== Segment start ==

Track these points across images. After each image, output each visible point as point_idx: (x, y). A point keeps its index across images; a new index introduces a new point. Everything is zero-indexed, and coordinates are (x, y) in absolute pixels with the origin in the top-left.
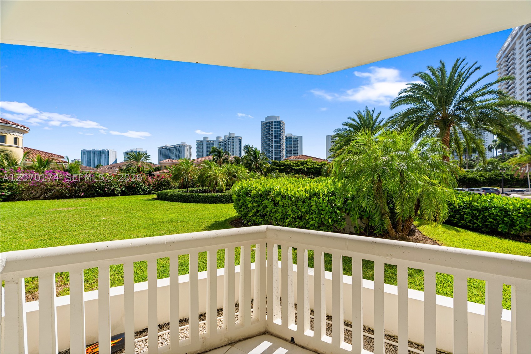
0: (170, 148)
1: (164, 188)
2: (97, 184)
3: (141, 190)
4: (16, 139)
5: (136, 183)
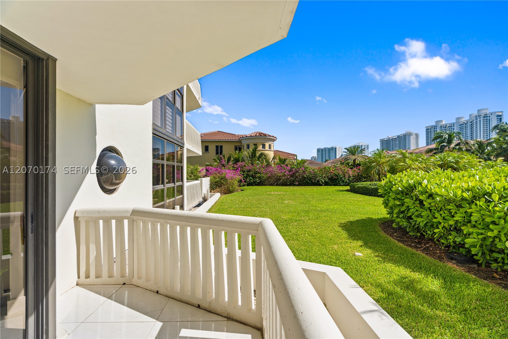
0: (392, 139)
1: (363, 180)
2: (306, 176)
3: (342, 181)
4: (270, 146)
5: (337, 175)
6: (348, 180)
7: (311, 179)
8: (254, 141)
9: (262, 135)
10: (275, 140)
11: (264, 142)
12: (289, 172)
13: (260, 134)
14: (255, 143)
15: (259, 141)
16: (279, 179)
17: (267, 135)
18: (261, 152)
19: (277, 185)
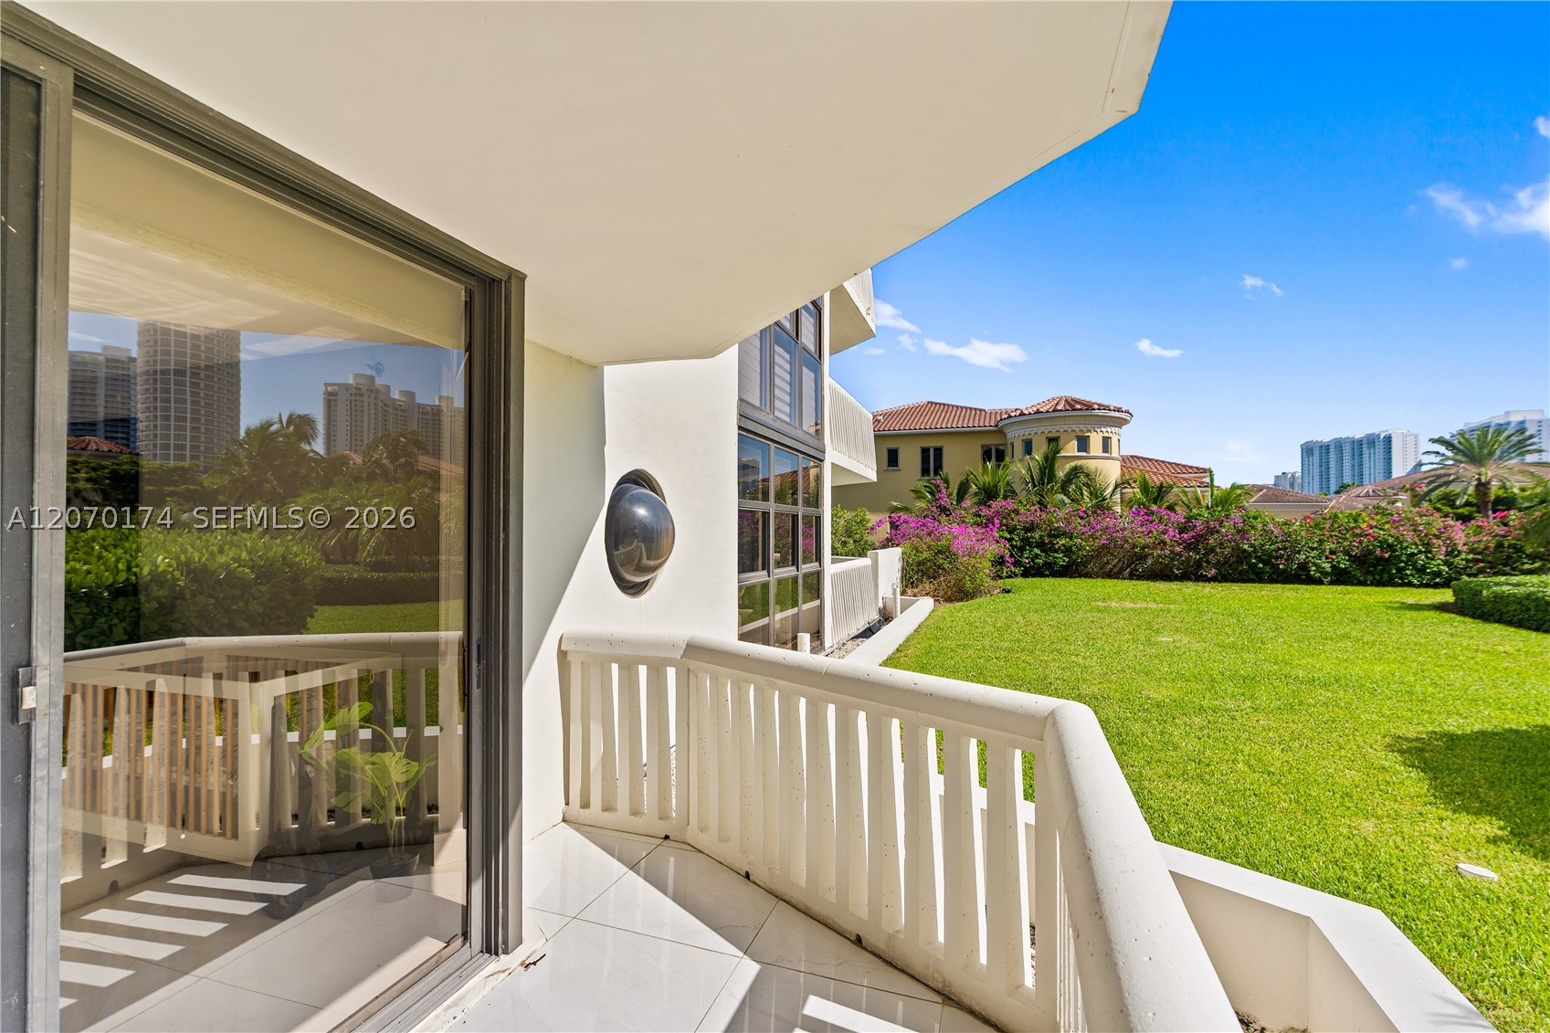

== Segment end ==

## AIM OF THE TASK
Except for the pictures, please retype the listing above exactly.

## ANSWER AREA
Track these points across images. After each image, output each visible point as point_idx: (x, y). A point keeps its index across images; a new index introduces a new point. Everything is zero-indexed, and coordinates are (x, y) in absolute pixels with the origin in the top-left.
0: (170, 148)
1: (164, 188)
2: (97, 184)
3: (141, 190)
4: (16, 139)
5: (136, 183)
0: (392, 139)
1: (363, 180)
2: (306, 176)
3: (342, 181)
4: (270, 146)
5: (337, 175)
6: (348, 180)
7: (311, 179)
8: (254, 141)
9: (262, 135)
10: (275, 140)
11: (264, 142)
12: (289, 172)
13: (260, 134)
14: (255, 143)
15: (259, 141)
16: (279, 179)
17: (267, 135)
18: (261, 152)
19: (277, 185)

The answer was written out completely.